According to the filing, the company had revenue of 1.3 billion yuan ($204 million) in 2017, a 27-fold increase from two years earlier. Its profit in 2017 was 361 million yuan, up more than 230-fold from 2015.
Last year, Canaan sold a total of 294,523 Avalon ASICs, tripling the number from a year ago. The company noted that the US and Sweden were its biggest overseas markets last year. In 2017, Avalon mining machines were responsible for 19.5% of the world’s processing power for mining bitcoin, the filing said, citing a report from research firm Frost & Sullivan.

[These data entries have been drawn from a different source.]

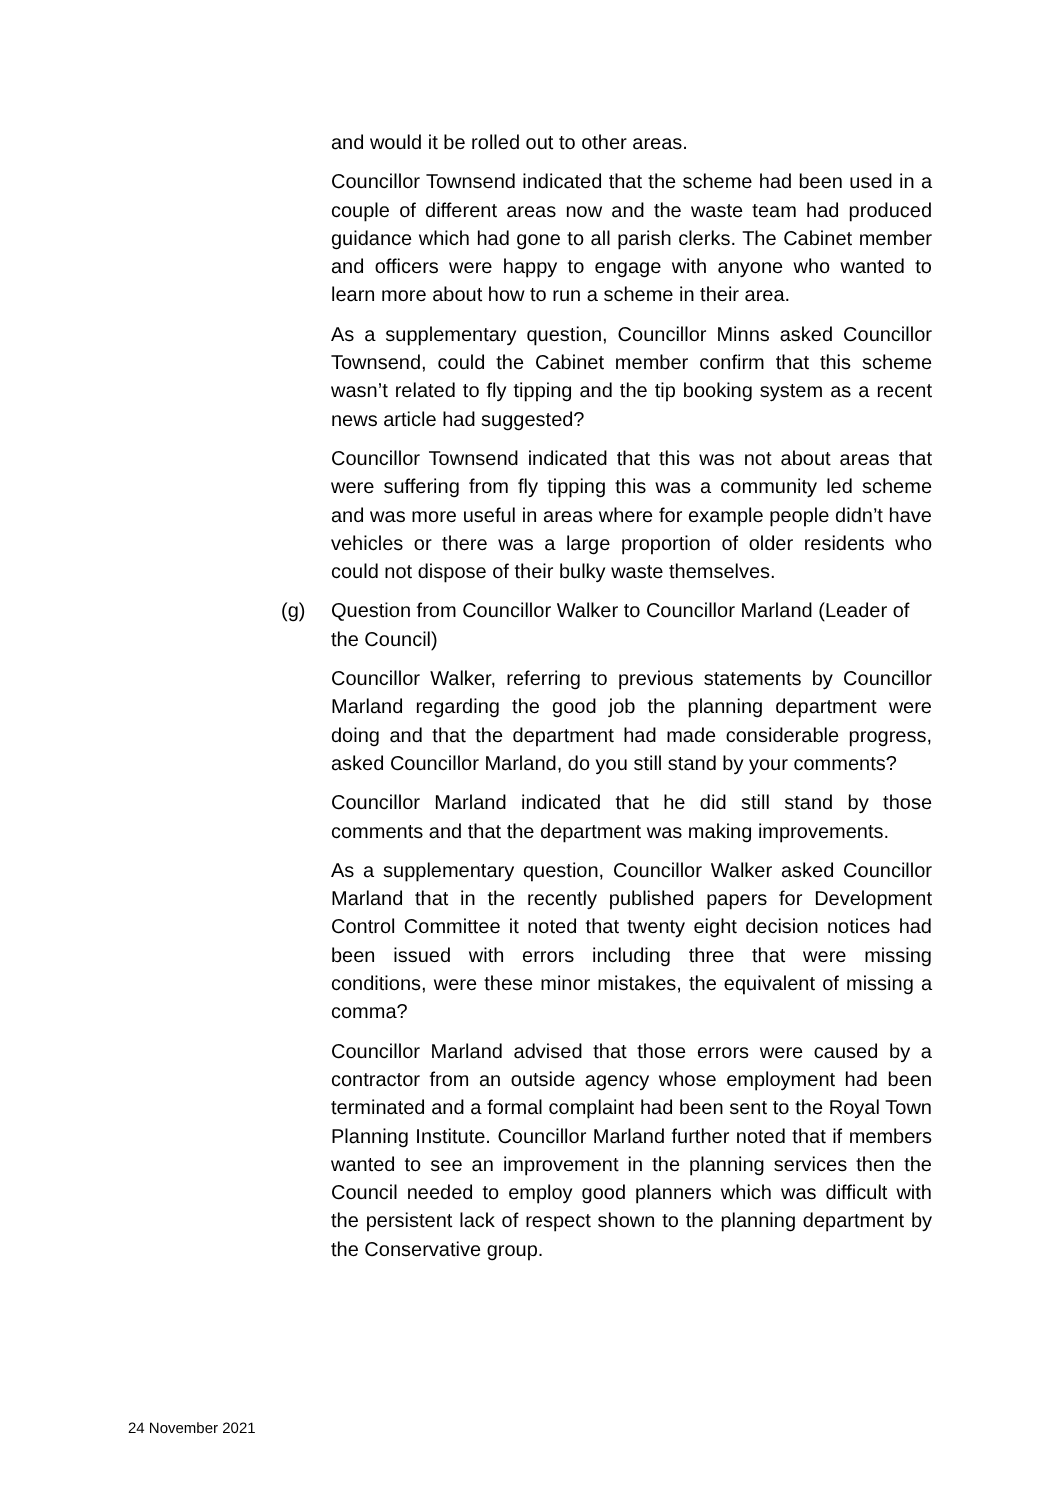and would it be rolled out to other areas.
Councillor Townsend indicated that the scheme had been used in a couple of different areas now and the waste team had produced guidance which had gone to all parish clerks. The Cabinet member and officers were happy to engage with anyone who wanted to learn more about how to run a scheme in their area.
As a supplementary question, Councillor Minns asked Councillor Townsend, could the Cabinet member confirm that this scheme wasn’t related to fly tipping and the tip booking system as a recent news article had suggested?
Councillor Townsend indicated that this was not about areas that were suffering from fly tipping this was a community led scheme and was more useful in areas where for example people didn’t have vehicles or there was a large proportion of older residents who could not dispose of their bulky waste themselves.
(g) Question from Councillor Walker to Councillor Marland (Leader of the Council)
Councillor Walker, referring to previous statements by Councillor Marland regarding the good job the planning department were doing and that the department had made considerable progress, asked Councillor Marland, do you still stand by your comments?
Councillor Marland indicated that he did still stand by those comments and that the department was making improvements.
As a supplementary question, Councillor Walker asked Councillor Marland that in the recently published papers for Development Control Committee it noted that twenty eight decision notices had been issued with errors including three that were missing conditions, were these minor mistakes, the equivalent of missing a comma?
Councillor Marland advised that those errors were caused by a contractor from an outside agency whose employment had been terminated and a formal complaint had been sent to the Royal Town Planning Institute. Councillor Marland further noted that if members wanted to see an improvement in the planning services then the Council needed to employ good planners which was difficult with the persistent lack of respect shown to the planning department by the Conservative group.
24 November 2021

Canaan had previously sought to list in mainland China, but canceled its plan due to regulatory difficulties amid government crackdowns on crypto exchanges and mining farms. But last month, a senior official from China’s security regulator visited the company’s headquarters in Hangzhou to persuade it to reconsider its listing destination, following a call by Beijing to develop its domestic chip industry amid US sanctions against telecom giant ZTE. ”You are essentially a chip firm. You are welcome to issue IPO in the domestic markets,” said Jiang Yang, vice head of the Chinese Securities Regulatory Commission.
As Beijing tightens its control over the crypto-mining industry, China’s major players are increasingly shifting their focus overseas. China’s Ebang, another leading ASIC maker which previously delisted from Shenzhen, is also seeking to file an IPO in Hong Kong to raise $1 billion, according to Reuters. Bitmain, which is reportedly developing mining facilities in Europe and Canada, announced yesterday that it led a $110 million funding round in Circle, a Boston-based crypto exchange and wallet service.